*** Opening of SOURCE RECORDS ***

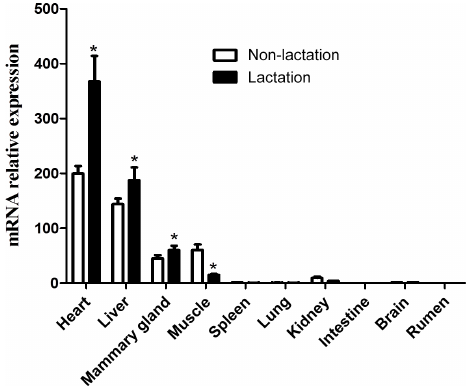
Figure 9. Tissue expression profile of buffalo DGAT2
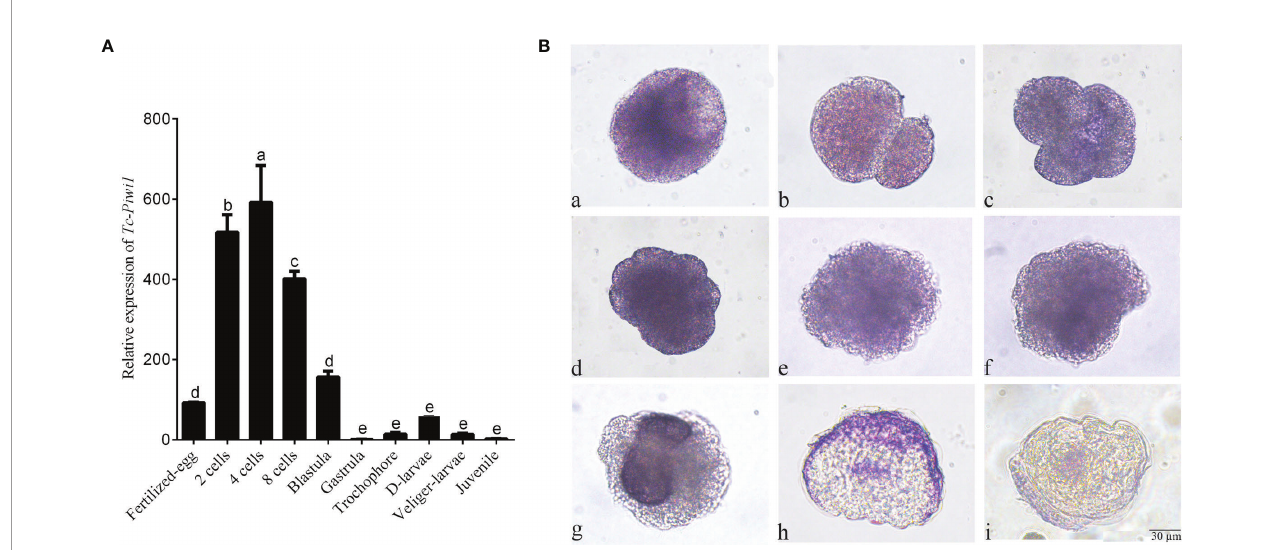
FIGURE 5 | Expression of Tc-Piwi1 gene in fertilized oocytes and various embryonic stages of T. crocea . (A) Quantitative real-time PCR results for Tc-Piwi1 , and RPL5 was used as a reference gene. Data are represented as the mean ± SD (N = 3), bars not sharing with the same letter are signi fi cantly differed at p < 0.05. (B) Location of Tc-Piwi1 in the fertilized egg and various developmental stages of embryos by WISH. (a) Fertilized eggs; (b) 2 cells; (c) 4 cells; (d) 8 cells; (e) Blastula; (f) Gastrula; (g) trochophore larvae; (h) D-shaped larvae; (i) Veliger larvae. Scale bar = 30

*** Close of SOURCE RECORDS ***
*** Opening of SOURCE RECORDS ***

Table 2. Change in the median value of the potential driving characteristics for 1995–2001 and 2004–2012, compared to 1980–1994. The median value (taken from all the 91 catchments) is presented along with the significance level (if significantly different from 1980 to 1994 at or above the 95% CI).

*** Close of SOURCE RECORDS ***

ACTIVITY:
Print, word for word, the lines above that run from the line containing "Figure 9. Tissue" to the line containing "FIGURE 5 | Expression", both included. Keep the pictures out.

WRITTEN SOLUTION:
Figure 9. Tissue expression profile of buffalo DGAT2
FIGURE 5 | Expression of Tc-Piwi1 gene in fertilized oocytes and various embryonic stages of T. crocea . (A) Quantitative real-time PCR results for Tc-Piwi1 , and RPL5 was used as a reference gene. Data are represented as the mean ± SD (N = 3), bars not sharing with the same letter are signi fi cantly differed at p < 0.05. (B) Location of Tc-Piwi1 in the fertilized egg and various developmental stages of embryos by WISH. (a) Fertilized eggs; (b) 2 cells; (c) 4 cells; (d) 8 cells; (e) Blastula; (f) Gastrula; (g) trochophore larvae; (h) D-shaped larvae; (i) Veliger larvae. Scale bar = 30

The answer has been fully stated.